At this time, marine microplastic pollution is becoming increasingly serious, and it has become a worldwide pollution problem, yet there are no viable remediation solutions available. Concerns about the environmental and human health consequences of exposure to these contaminants are growing. Because the buildup of plastics and microplastics in the environment poses long-term and irreversible threats to ecosystems and human health, mitigating actions must be done.


However, certain initiatives have been taken to reduce the problem such as on December 28th, 2015, President Obama signed the Microbead-Free Waters Act of 2015, banning plastic microbeads in cosmetics and personal care products (NOAA, 2021).
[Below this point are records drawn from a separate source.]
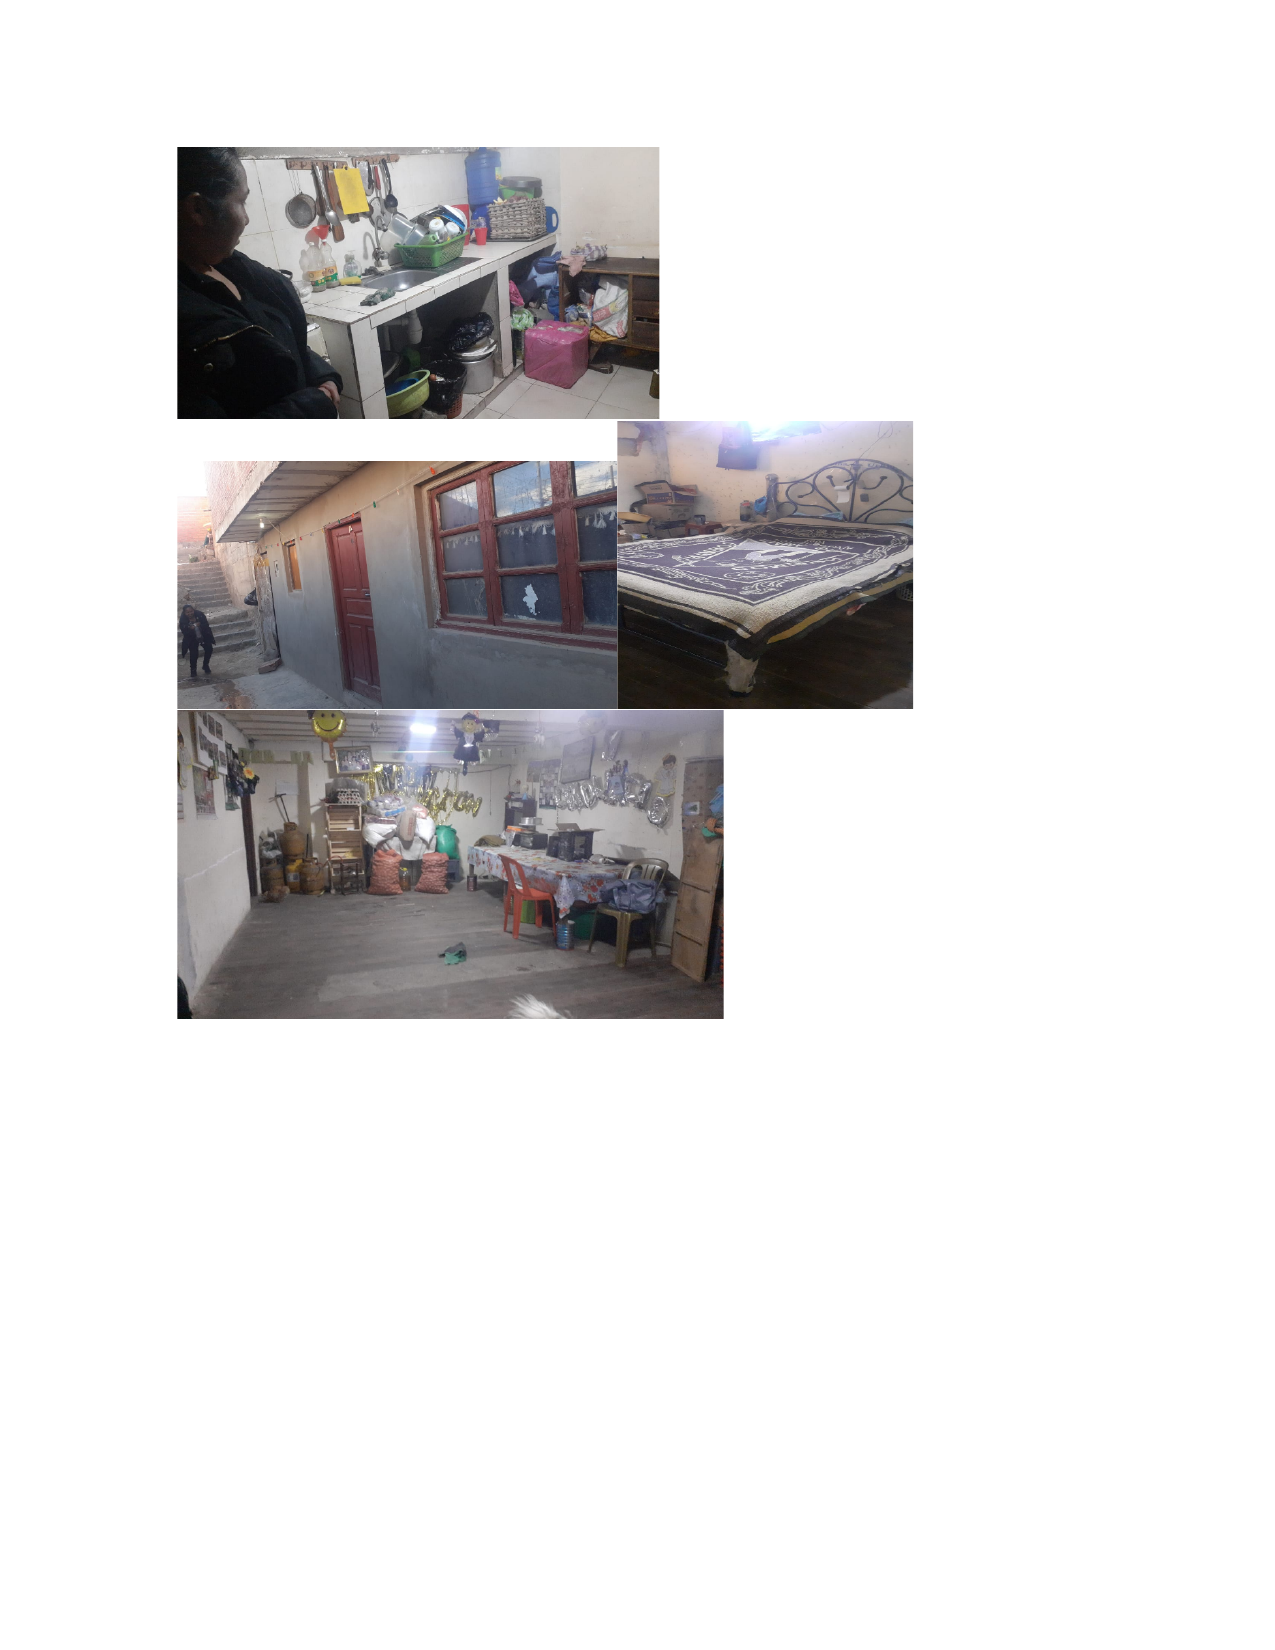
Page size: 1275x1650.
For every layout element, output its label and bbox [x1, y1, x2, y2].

picture [177, 421, 914, 709]
picture [177, 147, 660, 419]
picture [177, 710, 724, 1019]
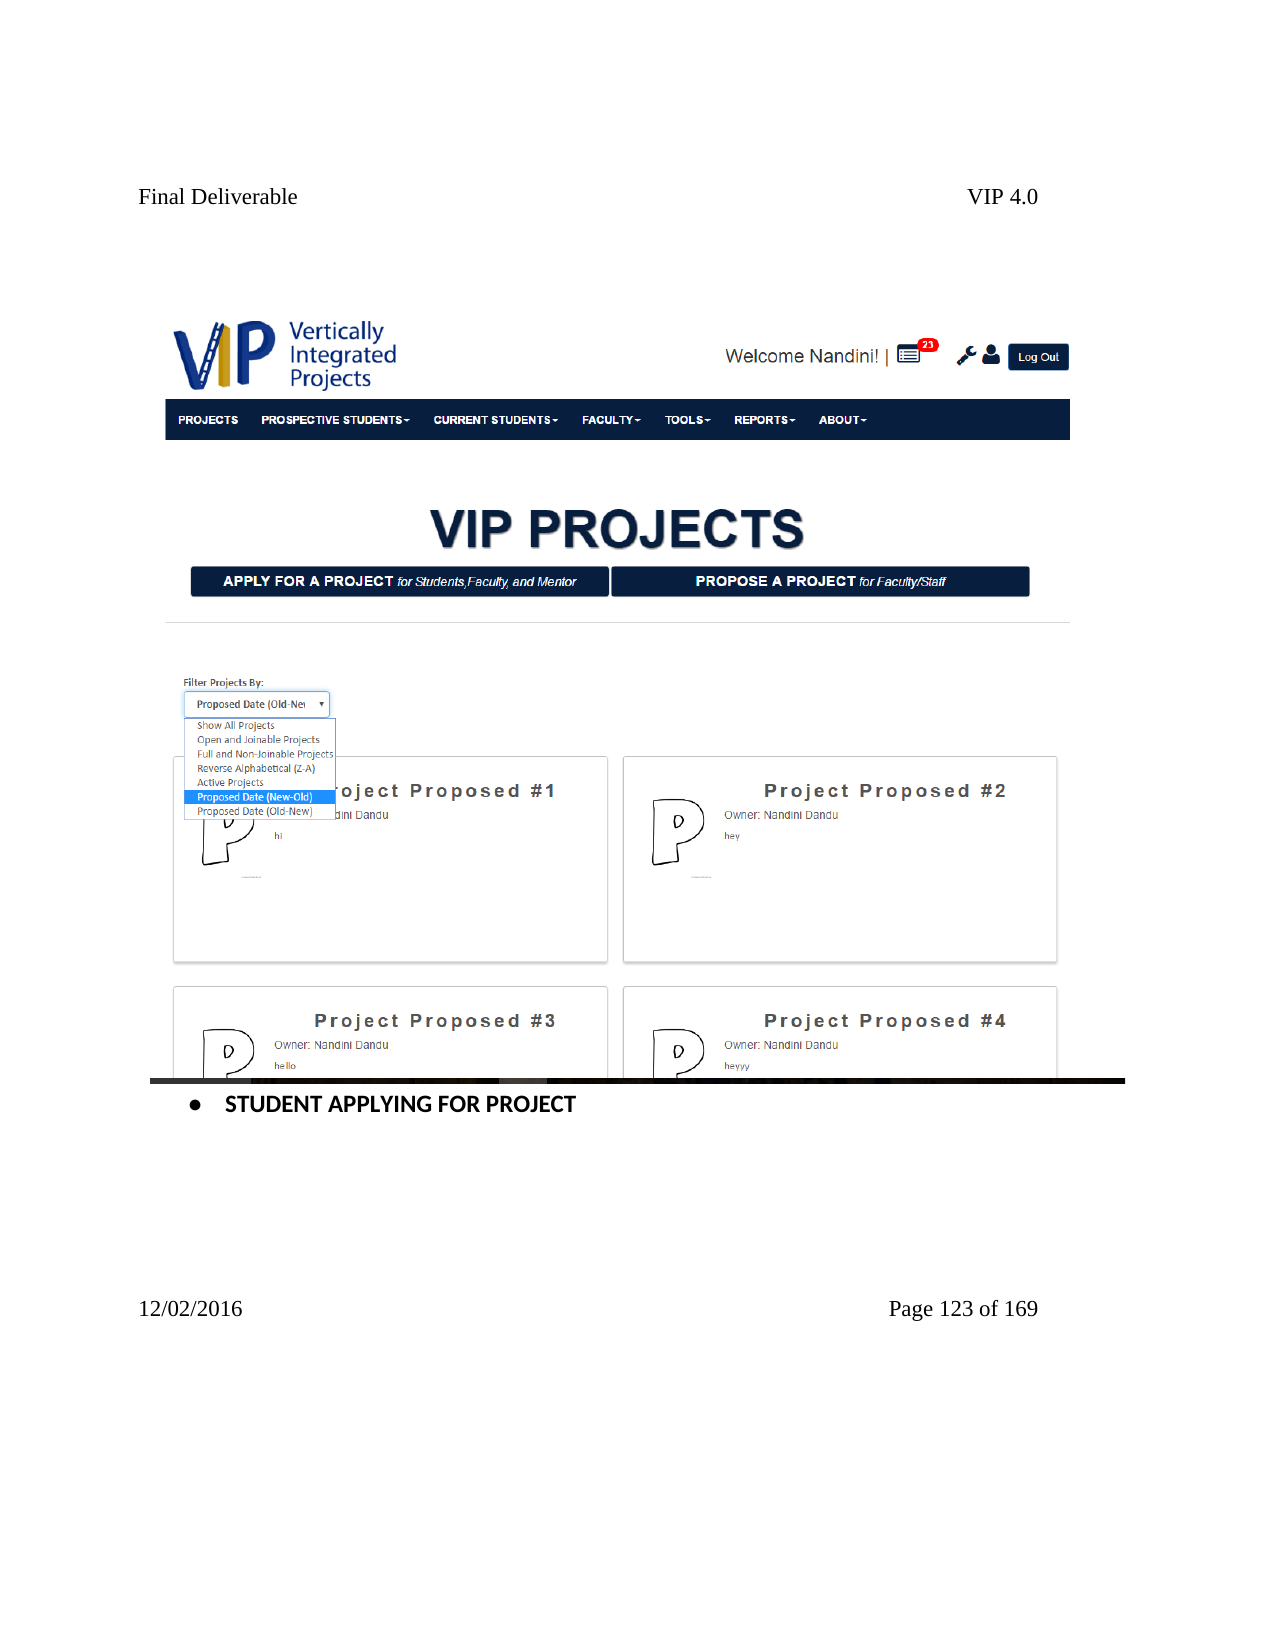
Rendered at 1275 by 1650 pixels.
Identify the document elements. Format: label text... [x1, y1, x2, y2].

list STUDENT APPLYING FOR PROJECT [187, 1088, 1125, 1119]
picture [150, 313, 1125, 1084]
Moreover, we, as layman people, can contribute to reducing this pollution by following the 3 R’s - Reduce, Reuse and Recycle. The root problem of microplastic pollution arises from the pollution of plastics, so in order for us to even start thinking and acting upon microplastic pollution; the foundation needs to begin from reducing, reusing and recycling plastics. Plastic Pollution Coalitions, Plastics for Change, Plastic Oceans, Surfers Against Sewage, Greenpeace, By the Ocean We Unite, One More Generation, One Green Planet, Surf Rider Foundation, Earth Guardians, and other socially active platforms are all working on the issue of microplastic pollution and making significant contributions.


Conclusion

For its negative impacts on marine biota, the problem of plastic pollution in the marine ecosystem has become a source of worry in recent years. Microplastics have a significant bioaccumulation potential due to their small size and this problem has been ignored for a really long time. New research approaches for conservation management and support for various educational programmes are needed to safeguard ecosystems from these toxic polymers.To minimise future danger, the best option is to cease making it and look for plastic-based alternatives.